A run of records
- - -

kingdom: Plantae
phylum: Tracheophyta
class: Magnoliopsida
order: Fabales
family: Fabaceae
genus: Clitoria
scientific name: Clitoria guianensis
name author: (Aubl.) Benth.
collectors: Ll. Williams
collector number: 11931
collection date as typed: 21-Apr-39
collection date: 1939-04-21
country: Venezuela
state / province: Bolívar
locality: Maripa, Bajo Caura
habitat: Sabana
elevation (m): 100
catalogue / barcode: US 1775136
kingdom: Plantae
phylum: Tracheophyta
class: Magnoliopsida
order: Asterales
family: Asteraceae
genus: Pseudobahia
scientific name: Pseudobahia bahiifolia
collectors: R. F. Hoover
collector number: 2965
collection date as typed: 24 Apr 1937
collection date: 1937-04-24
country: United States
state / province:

- - -

> _REQUIREMENT_: Print every line of these items again without any changes.

> _TASK OUTPUT_:
kingdom: Plantae
phylum: Tracheophyta
class: Magnoliopsida
order: Fabales
family: Fabaceae
genus: Clitoria
scientific name: Clitoria guianensis
name author: (Aubl.) Benth.
collectors: Ll. Williams
collector number: 11931
collection date as typed: 21-Apr-39
collection date: 1939-04-21
country: Venezuela
state / province: Bolívar
locality: Maripa, Bajo Caura
habitat: Sabana
elevation (m): 100
catalogue / barcode: US 1775136
kingdom: Plantae
phylum: Tracheophyta
class: Magnoliopsida
order: Asterales
family: Asteraceae
genus: Pseudobahia
scientific name: Pseudobahia bahiifolia
collectors: R. F. Hoover
collector number: 2965
collection date as typed: 24 Apr 1937
collection date: 1937-04-24
country: United States
state / province:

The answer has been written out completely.